-- SELECTED TEXT --
###
Monique, the house robot, is sensing that the Yonyx are planning a takeover, so as a precaution, she locks all the doors in the house. Monique intends to serve Alice, but not being human, she cannot quite comprehend what happens when people who generally don’t like each other end up in the same space with no exit.
Everyone is under a lockdown. Sound familiar? Technology has risen to such heights that robots themselves have rights and obvious sovereignty over humans. People are perfectly fine with being humiliated by the Yonyx as long as they get their gadgets and experience a bit of fleeting fame.
Although “Bigbug” held a lot of promise at the beginning, it quickly devolves into incoherent absurdity. The introduction of the gadgets and our addiction to them (all the while making our lives more complicated than easier) is reminiscent of Jacques Tati’s 1958 film, “Mon Oncle,” but after a few minutes of examining the complicated and useless machinery, the comparison stops.
###
-- PARTS OF THE EXERCISE --
[1] In the review of "Bigbug," which 1958 film do the gadgets and our addiction to them bring to mind?
[2] Quote the "Bigbug" review, starting with "Monique, the house" and going on through "with no exit.".
The records have nothing to do with this film review.
###
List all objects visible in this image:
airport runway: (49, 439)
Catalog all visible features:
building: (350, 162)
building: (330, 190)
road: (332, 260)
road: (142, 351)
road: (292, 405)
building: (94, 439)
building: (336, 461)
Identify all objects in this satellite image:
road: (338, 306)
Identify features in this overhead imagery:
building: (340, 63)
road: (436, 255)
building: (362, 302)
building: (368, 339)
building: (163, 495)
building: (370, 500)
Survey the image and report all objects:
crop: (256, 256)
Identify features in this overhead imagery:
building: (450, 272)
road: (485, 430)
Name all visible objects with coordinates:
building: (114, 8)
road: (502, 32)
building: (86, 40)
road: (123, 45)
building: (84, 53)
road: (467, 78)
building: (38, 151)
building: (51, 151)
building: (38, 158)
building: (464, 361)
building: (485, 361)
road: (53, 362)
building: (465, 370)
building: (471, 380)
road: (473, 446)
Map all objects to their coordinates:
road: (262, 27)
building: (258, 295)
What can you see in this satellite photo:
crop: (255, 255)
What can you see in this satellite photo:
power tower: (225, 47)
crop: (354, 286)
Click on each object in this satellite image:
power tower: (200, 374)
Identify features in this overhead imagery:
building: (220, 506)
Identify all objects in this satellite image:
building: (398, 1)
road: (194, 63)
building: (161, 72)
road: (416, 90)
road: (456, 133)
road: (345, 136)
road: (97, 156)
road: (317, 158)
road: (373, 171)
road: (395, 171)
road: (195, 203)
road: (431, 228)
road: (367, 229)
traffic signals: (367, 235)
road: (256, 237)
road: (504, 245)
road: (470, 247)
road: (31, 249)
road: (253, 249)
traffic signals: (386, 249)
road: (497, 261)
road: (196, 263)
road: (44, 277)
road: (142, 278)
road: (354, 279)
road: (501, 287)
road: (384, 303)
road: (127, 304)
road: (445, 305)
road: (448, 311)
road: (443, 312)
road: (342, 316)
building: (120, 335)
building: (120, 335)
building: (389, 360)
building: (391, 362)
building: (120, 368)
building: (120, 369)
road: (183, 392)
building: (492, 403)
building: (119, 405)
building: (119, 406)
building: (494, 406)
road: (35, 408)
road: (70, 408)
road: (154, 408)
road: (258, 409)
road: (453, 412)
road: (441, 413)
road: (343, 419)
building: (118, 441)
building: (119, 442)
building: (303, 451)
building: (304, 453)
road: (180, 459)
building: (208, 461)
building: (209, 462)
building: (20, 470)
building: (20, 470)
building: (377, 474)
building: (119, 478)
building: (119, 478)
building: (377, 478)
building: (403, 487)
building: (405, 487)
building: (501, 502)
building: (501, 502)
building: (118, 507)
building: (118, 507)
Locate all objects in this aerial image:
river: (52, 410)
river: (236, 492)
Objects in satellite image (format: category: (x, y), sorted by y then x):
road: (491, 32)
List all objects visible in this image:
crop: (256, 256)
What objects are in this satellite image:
###
-- PER-TASK ANSWERS --
[1] Jacques Tati's "Mon Oncle"

[2]
Monique, the house robot, is sensing that the Yonyx are planning a takeover, so as a precaution, she locks all the doors in the house. Monique intends to serve Alice, but not being human, she cannot quite comprehend what happens when people who generally don’t like each other end up in the same space with no exit.